WASHINGTON (Reuters) – Democrats in the U.S. Congress pledged on Monday to intensify pressure for stricter gun-sale background check legislation, citing strong public backing for the measure, but received no sign of support yet from President Donald Trump.
U.S. House Speaker Nancy Pelosi (D-CA) and Senate Minority Leader Chuck Schumer (D-NY) hold a news conference with fellow congressional Democrats to demand that the U.S. Senate vote on the House-passed “Bipartisan Background Checks Act” passed by the House of Representatives at the U.S. Capitol in Washington, U.S. September 9, 2019. REUTERS/Jonathan Ernst/File Photo
With Congress returning from a long summer recess, Senate Minority Leader Chuck Schumer and House of Representatives Speaker Nancy Pelosi again urged the Republican-controlled Senate to promptly approve a bill clamping down on unregulated gun sales through the internet and at gun shows.
“We are not taking no for an answer,” Pelosi told a news conference in which Schumer said approving the House-passed background check bill should be “our first order of business.”
The calls for gun legislation grew last month following mass shootings in the Texas cities of El Paso, Odessa and Midland, and in Dayton, Ohio.
But Senate Majority Leader Mitch McConnell opened the Senate’s autumn work session without mentioning gun legislation.
In remarks to reporters at the White House, Trump said he was “dealing” with Republicans and Democrats on gun control. “At the same time, we have to protect our Second Amendment very strongly and we will always do that,” he added, referring to the U.S. Constitution provision guaranteeing a right to bear arms.
Amid the recent mass shootings, McConnell said he would not bring a gun bill to the floor of the Senate unless it had Trump’s support.
Democratic Senator Chris Murphy, a leading gun control advocate, issued a statement on Monday saying that “time is running short” to strike a deal on a background check bill that could pass Congress. He added: “It seems more likely that we’re going to find ourselves back in a familiar place where 90 percent of the Americans who want more background checks are going to be disappointed once again.”
Dayton Mayor Nan Whaley, who spoke at the Pelosi-Schumer news conference, said she was in Washington demanding “a simple vote on what nine out of 10 Americans agree on.
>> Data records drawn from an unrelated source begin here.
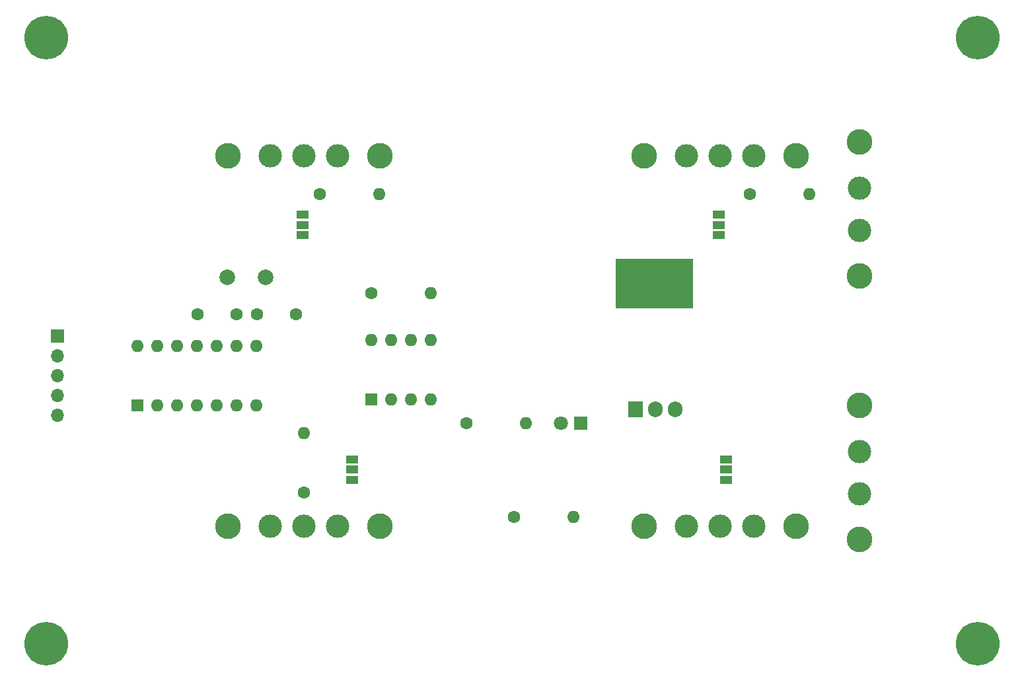
<source format=gbr>
%TF.GenerationSoftware,KiCad,Pcbnew,7.0.8*%
%TF.CreationDate,2023-11-27T18:37:53+00:00*%
%TF.ProjectId,CAN_PCB,43414e5f-5043-4422-9e6b-696361645f70,rev?*%
%TF.SameCoordinates,Original*%
%TF.FileFunction,Soldermask,Top*%
%TF.FilePolarity,Negative*%
%FSLAX46Y46*%
G04 Gerber Fmt 4.6, Leading zero omitted, Abs format (unit mm)*
G04 Created by KiCad (PCBNEW 7.0.8) date 2023-11-27 18:37:53*
%MOMM*%
%LPD*%
G01*
G04 APERTURE LIST*
%ADD10C,5.600000*%
%ADD11C,1.600000*%
%ADD12O,1.600000X1.600000*%
%ADD13C,3.300000*%
%ADD14C,3.000000*%
%ADD15R,1.700000X1.700000*%
%ADD16O,1.700000X1.700000*%
%ADD17R,1.600000X1.600000*%
%ADD18R,1.500000X1.000000*%
%ADD19R,1.905000X2.000000*%
%ADD20C,4.000000*%
%ADD21O,1.905000X2.000000*%
%ADD22C,2.000000*%
%ADD23R,1.800000X1.800000*%
%ADD24C,1.800000*%
G04 APERTURE END LIST*
G36*
X170815000Y-77089000D02*
G01*
X180721000Y-77089000D01*
X180721000Y-83439000D01*
X170815000Y-83439000D01*
X170815000Y-77089000D01*
G37*
D10*
%TO.C,*%
X97790000Y-48768000D03*
%TD*%
D11*
%TO.C,R10*%
X187960000Y-68834000D03*
D12*
X195580000Y-68834000D03*
%TD*%
D13*
%TO.C,J5*%
X193850000Y-63876000D03*
X174450000Y-63876000D03*
D14*
X188450000Y-63876000D03*
X184150000Y-63876000D03*
X179850000Y-63876000D03*
%TD*%
D15*
%TO.C,J2*%
X99192000Y-87005000D03*
D16*
X99192000Y-89545000D03*
X99192000Y-92085000D03*
X99192000Y-94625000D03*
X99192000Y-97165000D03*
%TD*%
D13*
%TO.C,J1*%
X202012000Y-113111000D03*
X202012000Y-95931000D03*
D14*
X202012000Y-107221000D03*
X202012000Y-101821000D03*
%TD*%
D17*
%TO.C,U2*%
X139446000Y-95123000D03*
D12*
X141986000Y-95123000D03*
X144526000Y-95123000D03*
X147066000Y-95123000D03*
X147066000Y-87503000D03*
X144526000Y-87503000D03*
X141986000Y-87503000D03*
X139446000Y-87503000D03*
%TD*%
D11*
%TO.C,C1*%
X124759000Y-84211000D03*
X129759000Y-84211000D03*
%TD*%
D18*
%TO.C,JP8*%
X184023000Y-71471000D03*
X184023000Y-72771000D03*
X184023000Y-74071000D03*
%TD*%
D13*
%TO.C,J15*%
X174450000Y-111384000D03*
X193850000Y-111384000D03*
D14*
X179850000Y-111384000D03*
X184150000Y-111384000D03*
X188450000Y-111384000D03*
%TD*%
D19*
%TO.C,U4*%
X173288000Y-96379000D03*
D20*
X175828000Y-79719000D03*
D21*
X175828000Y-96379000D03*
X178368000Y-96379000D03*
%TD*%
D18*
%TO.C,JP5*%
X130683000Y-71471000D03*
X130683000Y-72771000D03*
X130683000Y-74071000D03*
%TD*%
D10*
%TO.C,*%
X97790000Y-126492000D03*
%TD*%
D11*
%TO.C,R7*%
X132842000Y-68834000D03*
D12*
X140462000Y-68834000D03*
%TD*%
D22*
%TO.C,Y1*%
X125889000Y-79512000D03*
X121009000Y-79512000D03*
%TD*%
D13*
%TO.C,J4*%
X202012000Y-79329000D03*
X202012000Y-62149000D03*
D14*
X202012000Y-73439000D03*
X202012000Y-68039000D03*
%TD*%
D18*
%TO.C,JP4*%
X184912000Y-105440000D03*
X184912000Y-104140000D03*
X184912000Y-102840000D03*
%TD*%
D11*
%TO.C,R1*%
X139446000Y-81534000D03*
D12*
X147066000Y-81534000D03*
%TD*%
D13*
%TO.C,J12*%
X121110000Y-111384000D03*
X140510000Y-111384000D03*
D14*
X126510000Y-111384000D03*
X130810000Y-111384000D03*
X135110000Y-111384000D03*
%TD*%
D10*
%TO.C,*%
X217170000Y-48768000D03*
%TD*%
D23*
%TO.C,D1*%
X166248000Y-98171000D03*
D24*
X163708000Y-98171000D03*
%TD*%
D11*
%TO.C,R3*%
X130810000Y-107061000D03*
D12*
X130810000Y-99441000D03*
%TD*%
D11*
%TO.C,R6*%
X157734000Y-110236000D03*
D12*
X165354000Y-110236000D03*
%TD*%
D11*
%TO.C,R2*%
X151638000Y-98171000D03*
D12*
X159258000Y-98171000D03*
%TD*%
D11*
%TO.C,C2*%
X122139000Y-84211000D03*
X117139000Y-84211000D03*
%TD*%
D10*
%TO.C,*%
X217170000Y-126492000D03*
%TD*%
D13*
%TO.C,J16*%
X140510000Y-63876000D03*
X121110000Y-63876000D03*
D14*
X135110000Y-63876000D03*
X130810000Y-63876000D03*
X126510000Y-63876000D03*
%TD*%
D18*
%TO.C,JP1*%
X137033000Y-105440000D03*
X137033000Y-104140000D03*
X137033000Y-102840000D03*
%TD*%
D17*
%TO.C,U1*%
X109474000Y-95885000D03*
D12*
X112014000Y-95885000D03*
X114554000Y-95885000D03*
X117094000Y-95885000D03*
X119634000Y-95885000D03*
X122174000Y-95885000D03*
X124714000Y-95885000D03*
X124714000Y-88265000D03*
X122174000Y-88265000D03*
X119634000Y-88265000D03*
X117094000Y-88265000D03*
X114554000Y-88265000D03*
X112014000Y-88265000D03*
X109474000Y-88265000D03*
%TD*%
M02*

</source>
I don’t know of anything else that nine out of 10 Americans agree on except HR 8,” referring to the House’s background check bill.
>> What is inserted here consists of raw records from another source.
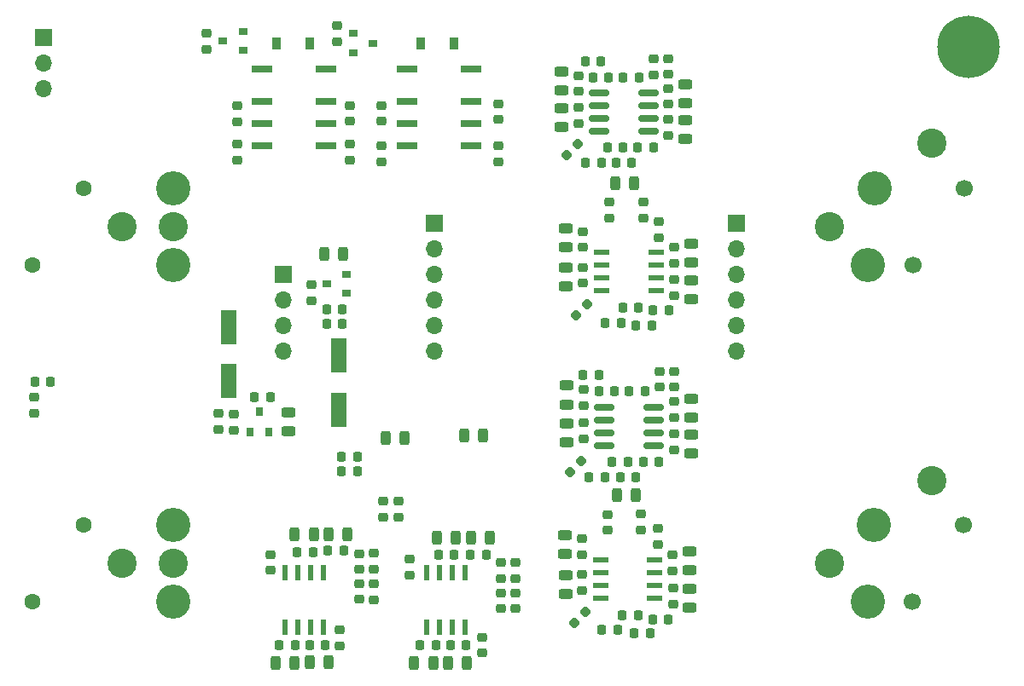
<source format=gbr>
G04 #@! TF.GenerationSoftware,KiCad,Pcbnew,6.0.2+dfsg-1*
G04 #@! TF.CreationDate,2022-08-31T21:38:22+10:00*
G04 #@! TF.ProjectId,AudioInjector.ABS.v1.balanced.preamplifier,41756469-6f49-46e6-9a65-63746f722e41,rev?*
G04 #@! TF.SameCoordinates,Original*
G04 #@! TF.FileFunction,Soldermask,Top*
G04 #@! TF.FilePolarity,Negative*
%FSLAX45Y45*%
G04 Gerber Fmt 4.5, Leading zero omitted, Abs format (unit mm)*
G04 Created by KiCad (PCBNEW 6.0.2+dfsg-1) date 2022-08-31 21:38:22*
%MOMM*%
%LPD*%
G01*
G04 APERTURE LIST*
G04 Aperture macros list*
%AMRoundRect*
0 Rectangle with rounded corners*
0 $1 Rounding radius*
0 $2 $3 $4 $5 $6 $7 $8 $9 X,Y pos of 4 corners*
0 Add a 4 corners polygon primitive as box body*
4,1,4,$2,$3,$4,$5,$6,$7,$8,$9,$2,$3,0*
0 Add four circle primitives for the rounded corners*
1,1,$1+$1,$2,$3*
1,1,$1+$1,$4,$5*
1,1,$1+$1,$6,$7*
1,1,$1+$1,$8,$9*
0 Add four rect primitives between the rounded corners*
20,1,$1+$1,$2,$3,$4,$5,0*
20,1,$1+$1,$4,$5,$6,$7,0*
20,1,$1+$1,$6,$7,$8,$9,0*
20,1,$1+$1,$8,$9,$2,$3,0*%
G04 Aperture macros list end*
%ADD10R,1.550000X0.600000*%
%ADD11RoundRect,0.218750X-0.256250X0.218750X-0.256250X-0.218750X0.256250X-0.218750X0.256250X0.218750X0*%
%ADD12RoundRect,0.218750X-0.026517X0.335876X-0.335876X0.026517X0.026517X-0.335876X0.335876X-0.026517X0*%
%ADD13RoundRect,0.218750X-0.218750X-0.256250X0.218750X-0.256250X0.218750X0.256250X-0.218750X0.256250X0*%
%ADD14RoundRect,0.218750X0.218750X0.256250X-0.218750X0.256250X-0.218750X-0.256250X0.218750X-0.256250X0*%
%ADD15RoundRect,0.218750X0.256250X-0.218750X0.256250X0.218750X-0.256250X0.218750X-0.256250X-0.218750X0*%
%ADD16R,2.150000X0.800000*%
%ADD17C,1.600000*%
%ADD18C,3.400000*%
%ADD19C,2.900000*%
%ADD20R,0.900000X0.800000*%
%ADD21R,0.900000X1.200000*%
%ADD22C,1.700000*%
%ADD23RoundRect,0.243750X-0.456250X0.243750X-0.456250X-0.243750X0.456250X-0.243750X0.456250X0.243750X0*%
%ADD24R,1.600000X3.500000*%
%ADD25R,0.600000X1.550000*%
%ADD26R,0.800000X0.900000*%
%ADD27RoundRect,0.243750X-0.243750X-0.456250X0.243750X-0.456250X0.243750X0.456250X-0.243750X0.456250X0*%
%ADD28C,6.200000*%
%ADD29RoundRect,0.243750X0.456250X-0.243750X0.456250X0.243750X-0.456250X0.243750X-0.456250X-0.243750X0*%
%ADD30RoundRect,0.243750X0.243750X0.456250X-0.243750X0.456250X-0.243750X-0.456250X0.243750X-0.456250X0*%
%ADD31RoundRect,0.150000X0.825000X0.150000X-0.825000X0.150000X-0.825000X-0.150000X0.825000X-0.150000X0*%
%ADD32R,1.700000X1.700000*%
%ADD33O,1.700000X1.700000*%
G04 APERTURE END LIST*
D10*
X15775000Y-12915500D03*
X15775000Y-12788500D03*
X15775000Y-12661500D03*
X15775000Y-12534500D03*
X15235000Y-12534500D03*
X15235000Y-12661500D03*
X15235000Y-12788500D03*
X15235000Y-12915500D03*
D11*
X15805000Y-12236250D03*
X15805000Y-12393750D03*
D12*
X15091369Y-13053631D03*
X14980000Y-13165000D03*
D13*
X15447500Y-13090000D03*
X15605000Y-13090000D03*
X15747500Y-13115000D03*
X15905000Y-13115000D03*
D14*
X15430000Y-13240000D03*
X15272500Y-13240000D03*
D15*
X15955000Y-12647500D03*
X15955000Y-12490000D03*
X15055000Y-12490000D03*
X15055000Y-12332500D03*
D11*
X15055000Y-12686250D03*
X15055000Y-12843750D03*
X15955000Y-12811250D03*
X15955000Y-12968750D03*
D14*
X15733750Y-13265000D03*
X15576250Y-13265000D03*
D16*
X13942500Y-10717500D03*
X13942500Y-11037500D03*
X13941500Y-11257500D03*
X13941500Y-11477500D03*
X13306500Y-11477500D03*
X13306500Y-11257500D03*
X13306500Y-11037500D03*
X13306500Y-10717500D03*
X12501500Y-10717500D03*
X12501500Y-11037500D03*
X12500500Y-11257500D03*
X12500500Y-11477500D03*
X11865500Y-11477500D03*
X11865500Y-11257500D03*
X11865500Y-11037500D03*
X11865500Y-10717500D03*
D17*
X10098000Y-11900000D03*
X9590000Y-12662000D03*
D18*
X10987000Y-11900000D03*
X10987000Y-12662000D03*
D19*
X10987000Y-12281000D03*
X10479000Y-12281000D03*
D11*
X14210000Y-11062500D03*
X14210000Y-11220000D03*
X14210000Y-11482500D03*
X14210000Y-11640000D03*
X13050000Y-11080000D03*
X13050000Y-11237500D03*
X13050000Y-11480000D03*
X13050000Y-11637500D03*
X12740000Y-11080000D03*
X12740000Y-11237500D03*
X12740000Y-11462500D03*
X12740000Y-11620000D03*
X11620000Y-11082500D03*
X11620000Y-11240000D03*
X11620000Y-11462500D03*
X11620000Y-11620000D03*
D20*
X11680000Y-10535000D03*
X11680000Y-10345000D03*
X11480000Y-10440000D03*
D15*
X12610000Y-10447500D03*
X12610000Y-10290000D03*
X11320000Y-10520000D03*
X11320000Y-10362500D03*
D21*
X13440000Y-10460000D03*
X13770000Y-10460000D03*
X12010000Y-10460000D03*
X12340000Y-10460000D03*
D13*
X15742500Y-16185000D03*
X15900000Y-16185000D03*
D11*
X15945000Y-15876250D03*
X15945000Y-16033750D03*
D12*
X15075685Y-16109315D03*
X14964315Y-16220685D03*
D11*
X15045000Y-15742500D03*
X15045000Y-15900000D03*
D13*
X15440000Y-16145000D03*
X15597500Y-16145000D03*
D14*
X15718750Y-16325000D03*
X15561250Y-16325000D03*
D11*
X15795000Y-15282500D03*
X15795000Y-15440000D03*
D10*
X15765000Y-15975500D03*
X15765000Y-15848500D03*
X15765000Y-15721500D03*
X15765000Y-15594500D03*
X15225000Y-15594500D03*
X15225000Y-15721500D03*
X15225000Y-15848500D03*
X15225000Y-15975500D03*
D15*
X15040000Y-15542500D03*
X15040000Y-15385000D03*
D14*
X15397500Y-16285000D03*
X15240000Y-16285000D03*
D15*
X15940000Y-15705000D03*
X15940000Y-15547500D03*
D20*
X12770000Y-10365000D03*
X12770000Y-10555000D03*
X12970000Y-10460000D03*
D15*
X12640000Y-16448750D03*
X12640000Y-16291250D03*
X11950000Y-15698750D03*
X11950000Y-15541250D03*
D13*
X12522500Y-15505000D03*
X12680000Y-15505000D03*
X12340000Y-16445000D03*
X12497500Y-16445000D03*
D14*
X12373750Y-15520000D03*
X12216250Y-15520000D03*
X12193750Y-16445000D03*
X12036250Y-16445000D03*
D22*
X18324500Y-12662000D03*
X18832500Y-11900000D03*
D18*
X17943500Y-11900000D03*
X17880000Y-12662000D03*
D19*
X17498500Y-12281000D03*
X18515500Y-11456000D03*
D23*
X12127500Y-14131250D03*
X12127500Y-14318750D03*
D15*
X9605000Y-14138750D03*
X9605000Y-13981250D03*
D14*
X9768750Y-13825000D03*
X9611250Y-13825000D03*
X12666250Y-13252500D03*
X12508750Y-13252500D03*
D24*
X12627500Y-13565000D03*
X12627500Y-14105000D03*
D15*
X11437500Y-14295000D03*
X11437500Y-14137500D03*
D24*
X11540000Y-13280000D03*
X11540000Y-13820000D03*
D13*
X12508750Y-13102500D03*
X12666250Y-13102500D03*
X11791250Y-13975000D03*
X11948750Y-13975000D03*
D25*
X12099500Y-16260000D03*
X12226500Y-16260000D03*
X12353500Y-16260000D03*
X12480500Y-16260000D03*
X12480500Y-15720000D03*
X12353500Y-15720000D03*
X12226500Y-15720000D03*
X12099500Y-15720000D03*
D26*
X11747500Y-14325000D03*
X11937500Y-14325000D03*
X11842500Y-14125000D03*
D20*
X12707500Y-12947500D03*
X12707500Y-12757500D03*
X12507500Y-12852500D03*
D15*
X12357500Y-13020000D03*
X12357500Y-12862500D03*
D27*
X12483750Y-12552500D03*
X12671250Y-12552500D03*
D11*
X11587500Y-14146250D03*
X11587500Y-14303750D03*
D13*
X13936250Y-15545000D03*
X14093750Y-15545000D03*
D15*
X13335000Y-15743750D03*
X13335000Y-15586250D03*
D14*
X13775000Y-15545000D03*
X13617500Y-15545000D03*
D11*
X14235000Y-15921250D03*
X14235000Y-16078750D03*
X14380000Y-15921250D03*
X14380000Y-16078750D03*
D13*
X13735000Y-16445000D03*
X13892500Y-16445000D03*
D14*
X13595000Y-16445000D03*
X13437500Y-16445000D03*
D15*
X14235000Y-15780000D03*
X14235000Y-15622500D03*
X14380000Y-15780000D03*
X14380000Y-15622500D03*
D25*
X13504500Y-16265000D03*
X13631500Y-16265000D03*
X13758500Y-16265000D03*
X13885500Y-16265000D03*
X13885500Y-15725000D03*
X13758500Y-15725000D03*
X13631500Y-15725000D03*
X13504500Y-15725000D03*
D11*
X12980000Y-15831250D03*
X12980000Y-15988750D03*
X12830000Y-15827500D03*
X12830000Y-15985000D03*
D15*
X12830000Y-15690000D03*
X12830000Y-15532500D03*
X12980000Y-15687500D03*
X12980000Y-15530000D03*
X14050000Y-16518750D03*
X14050000Y-16361250D03*
X13220000Y-15167500D03*
X13220000Y-15010000D03*
X13070000Y-15168750D03*
X13070000Y-15011250D03*
D13*
X12656250Y-14570000D03*
X12813750Y-14570000D03*
X12657750Y-14716500D03*
X12815250Y-14716500D03*
D22*
X18827500Y-15250000D03*
X18319500Y-16012000D03*
D18*
X17938500Y-15250000D03*
X17875000Y-16012000D03*
D19*
X17493500Y-15631000D03*
X18510500Y-14806000D03*
D17*
X9590000Y-16012000D03*
X10098000Y-15250000D03*
D18*
X10987000Y-15250000D03*
X10987000Y-16012000D03*
D19*
X10987000Y-15631000D03*
X10479000Y-15631000D03*
D28*
X18875000Y-10500000D03*
D29*
X16110000Y-15700000D03*
X16110000Y-15512500D03*
X14872500Y-15537500D03*
X14872500Y-15350000D03*
D23*
X16112500Y-15880000D03*
X16112500Y-16067500D03*
X14877500Y-15747500D03*
X14877500Y-15935000D03*
D29*
X16122500Y-12642500D03*
X16122500Y-12455000D03*
X14885000Y-12486250D03*
X14885000Y-12298750D03*
D23*
X16122500Y-12816250D03*
X16122500Y-13003750D03*
X14885000Y-12687500D03*
X14885000Y-12875000D03*
D27*
X12525000Y-15337500D03*
X12712500Y-15337500D03*
X13937500Y-15375000D03*
X14125000Y-15375000D03*
X13715000Y-16615000D03*
X13902500Y-16615000D03*
D30*
X13787500Y-15375000D03*
X13600000Y-15375000D03*
X13565000Y-16615000D03*
X13377500Y-16615000D03*
D27*
X12343750Y-16612500D03*
X12531250Y-16612500D03*
D30*
X12380000Y-15337500D03*
X12192500Y-15337500D03*
X12190000Y-16615000D03*
X12002500Y-16615000D03*
D11*
X15810000Y-13720000D03*
X15810000Y-13877500D03*
D12*
X15031369Y-14608631D03*
X14920000Y-14720000D03*
D29*
X14890000Y-14050000D03*
X14890000Y-13862500D03*
D23*
X16130000Y-14350000D03*
X16130000Y-14537500D03*
X14890000Y-14240000D03*
X14890000Y-14427500D03*
D13*
X15341250Y-14620000D03*
X15498750Y-14620000D03*
X15650000Y-14620000D03*
X15807500Y-14620000D03*
D15*
X15960000Y-14178750D03*
X15960000Y-14021250D03*
X15060000Y-14060000D03*
X15060000Y-13902500D03*
D11*
X15960000Y-14341250D03*
X15960000Y-14498750D03*
X15060000Y-14231250D03*
X15060000Y-14388750D03*
D14*
X15210000Y-13760000D03*
X15052500Y-13760000D03*
D11*
X15960000Y-13720000D03*
X15960000Y-13877500D03*
D14*
X15367500Y-13920000D03*
X15210000Y-13920000D03*
D13*
X15510000Y-13920000D03*
X15667500Y-13920000D03*
D15*
X15630000Y-15297500D03*
X15630000Y-15140000D03*
D31*
X15757500Y-14460500D03*
X15757500Y-14333500D03*
X15757500Y-14206500D03*
X15757500Y-14079500D03*
X15262500Y-14079500D03*
X15262500Y-14206500D03*
X15262500Y-14333500D03*
X15262500Y-14460500D03*
D29*
X16130000Y-14180000D03*
X16130000Y-13992500D03*
D12*
X15001369Y-11458631D03*
X14890000Y-11570000D03*
D29*
X16070000Y-11057500D03*
X16070000Y-10870000D03*
X14840000Y-10930000D03*
X14840000Y-10742500D03*
D23*
X16070000Y-11226250D03*
X16070000Y-11413750D03*
X14840000Y-11110000D03*
X14840000Y-11297500D03*
D14*
X15267500Y-14770000D03*
X15110000Y-14770000D03*
D15*
X15650000Y-12197500D03*
X15650000Y-12040000D03*
X15310000Y-12198750D03*
X15310000Y-12041250D03*
D13*
X15592500Y-11500000D03*
X15750000Y-11500000D03*
D14*
X15537500Y-11650000D03*
X15380000Y-11650000D03*
X15237500Y-11650000D03*
X15080000Y-11650000D03*
D15*
X15900000Y-11067500D03*
X15900000Y-10910000D03*
X15010000Y-10938750D03*
X15010000Y-10781250D03*
D11*
X15900000Y-11220000D03*
X15900000Y-11377500D03*
X15010000Y-11102500D03*
X15010000Y-11260000D03*
X15900000Y-10612500D03*
X15900000Y-10770000D03*
D14*
X15308750Y-10800000D03*
X15151250Y-10800000D03*
D31*
X15705000Y-11338000D03*
X15705000Y-11211000D03*
X15705000Y-11084000D03*
X15705000Y-10957000D03*
X15210000Y-10957000D03*
X15210000Y-11084000D03*
X15210000Y-11211000D03*
X15210000Y-11338000D03*
D11*
X15750000Y-10620000D03*
X15750000Y-10777500D03*
D14*
X15578750Y-14770000D03*
X15421250Y-14770000D03*
D13*
X15450000Y-10800000D03*
X15607500Y-10800000D03*
D15*
X15300000Y-15300000D03*
X15300000Y-15142500D03*
D14*
X15230000Y-10640000D03*
X15072500Y-10640000D03*
D13*
X15292500Y-11500000D03*
X15450000Y-11500000D03*
D30*
X15578750Y-14955000D03*
X15391250Y-14955000D03*
X15558750Y-11850500D03*
X15371250Y-11850500D03*
D27*
X13876250Y-14360000D03*
X14063750Y-14360000D03*
X13096250Y-14380000D03*
X13283750Y-14380000D03*
D32*
X16575000Y-12250000D03*
D33*
X16575000Y-12504000D03*
X16575000Y-12758000D03*
X16575000Y-13012000D03*
X16575000Y-13266000D03*
X16575000Y-13520000D03*
D32*
X9700000Y-10402000D03*
D33*
X9700000Y-10656000D03*
X9700000Y-10910000D03*
D32*
X12075000Y-12758000D03*
D33*
X12075000Y-13012000D03*
X12075000Y-13266000D03*
X12075000Y-13520000D03*
D32*
X13575000Y-12250000D03*
D33*
X13575000Y-12504000D03*
X13575000Y-12758000D03*
X13575000Y-13012000D03*
X13575000Y-13266000D03*
X13575000Y-13520000D03*
M02*

</source>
A bipartisan group of mayors met with high-ranking White House officials earlier on Monday to discuss gun legislation but gave no indication of an agreement between the two sides.
Trump has said he favored action, possibly on tackling mental health issues related to gun violence or expanded background checks. The White House has yet to outline any specific proposals.
Bryan Barnett, mayor of Rochester Hills, Michigan, and the current head of the U.S. Conference of Mayors, said there was a “robust” discussion about gun legislation at the White House. He said the White House team talked about “a suite of solutions” and that background checks “are certainly on the table.”
White House officials said last week the measures might include expediting the death penalty for mass shooters.